(Stored data)

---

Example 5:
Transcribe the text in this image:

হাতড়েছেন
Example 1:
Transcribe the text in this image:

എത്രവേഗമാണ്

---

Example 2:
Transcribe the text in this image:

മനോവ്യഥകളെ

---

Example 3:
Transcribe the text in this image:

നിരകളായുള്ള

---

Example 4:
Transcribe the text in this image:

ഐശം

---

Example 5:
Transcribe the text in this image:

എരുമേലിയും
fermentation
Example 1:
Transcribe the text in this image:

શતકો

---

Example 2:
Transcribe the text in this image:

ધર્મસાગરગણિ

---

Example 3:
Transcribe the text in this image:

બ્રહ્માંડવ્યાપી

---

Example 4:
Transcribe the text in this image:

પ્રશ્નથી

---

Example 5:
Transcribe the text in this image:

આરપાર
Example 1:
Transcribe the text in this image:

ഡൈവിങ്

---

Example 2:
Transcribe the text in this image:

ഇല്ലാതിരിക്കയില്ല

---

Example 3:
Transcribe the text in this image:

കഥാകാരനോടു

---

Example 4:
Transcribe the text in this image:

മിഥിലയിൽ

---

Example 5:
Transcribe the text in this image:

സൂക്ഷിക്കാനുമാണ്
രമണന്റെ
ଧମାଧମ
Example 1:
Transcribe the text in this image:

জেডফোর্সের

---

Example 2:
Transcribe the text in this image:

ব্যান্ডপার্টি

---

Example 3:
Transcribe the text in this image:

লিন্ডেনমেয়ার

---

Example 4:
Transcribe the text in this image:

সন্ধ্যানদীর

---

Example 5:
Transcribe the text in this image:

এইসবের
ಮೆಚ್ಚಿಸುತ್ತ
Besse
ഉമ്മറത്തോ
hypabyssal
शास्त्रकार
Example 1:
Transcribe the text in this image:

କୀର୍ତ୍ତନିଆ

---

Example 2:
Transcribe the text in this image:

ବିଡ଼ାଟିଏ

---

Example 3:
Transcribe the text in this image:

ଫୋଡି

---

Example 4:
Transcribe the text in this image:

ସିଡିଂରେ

> **Task to complete**
Copy out all the records exactly.

> **Result of this exercise**
---

Example 5:
Transcribe the text in this image:

হাতড়েছেন
Example 1:
Transcribe the text in this image:

എത്രവേഗമാണ്

---

Example 2:
Transcribe the text in this image:

മനോവ്യഥകളെ

---

Example 3:
Transcribe the text in this image:

നിരകളായുള്ള

---

Example 4:
Transcribe the text in this image:

ഐശം

---

Example 5:
Transcribe the text in this image:

എരുമേലിയും
fermentation
Example 1:
Transcribe the text in this image:

શતકો

---

Example 2:
Transcribe the text in this image:

ધર્મસાગરગણિ

---

Example 3:
Transcribe the text in this image:

બ્રહ્માંડવ્યાપી

---

Example 4:
Transcribe the text in this image:

પ્રશ્નથી

---

Example 5:
Transcribe the text in this image:

આરપાર
Example 1:
Transcribe the text in this image:

ഡൈവിങ്

---

Example 2:
Transcribe the text in this image:

ഇല്ലാതിരിക്കയില്ല

---

Example 3:
Transcribe the text in this image:

കഥാകാരനോടു

---

Example 4:
Transcribe the text in this image:

മിഥിലയിൽ

---

Example 5:
Transcribe the text in this image:

സൂക്ഷിക്കാനുമാണ്
രമണന്റെ
ଧମାଧମ
Example 1:
Transcribe the text in this image:

জেডফোর্সের

---

Example 2:
Transcribe the text in this image:

ব্যান্ডপার্টি

---

Example 3:
Transcribe the text in this image:

লিন্ডেনমেয়ার

---

Example 4:
Transcribe the text in this image:

সন্ধ্যানদীর

---

Example 5:
Transcribe the text in this image:

এইসবের
ಮೆಚ್ಚಿಸುತ್ತ
Besse
ഉമ്മറത്തോ
hypabyssal
शास्त्रकार
Example 1:
Transcribe the text in this image:

କୀର୍ତ୍ତନିଆ

---

Example 2:
Transcribe the text in this image:

ବିଡ଼ାଟିଏ

---

Example 3:
Transcribe the text in this image:

ଫୋଡି

---

Example 4:
Transcribe the text in this image:

ସିଡିଂରେ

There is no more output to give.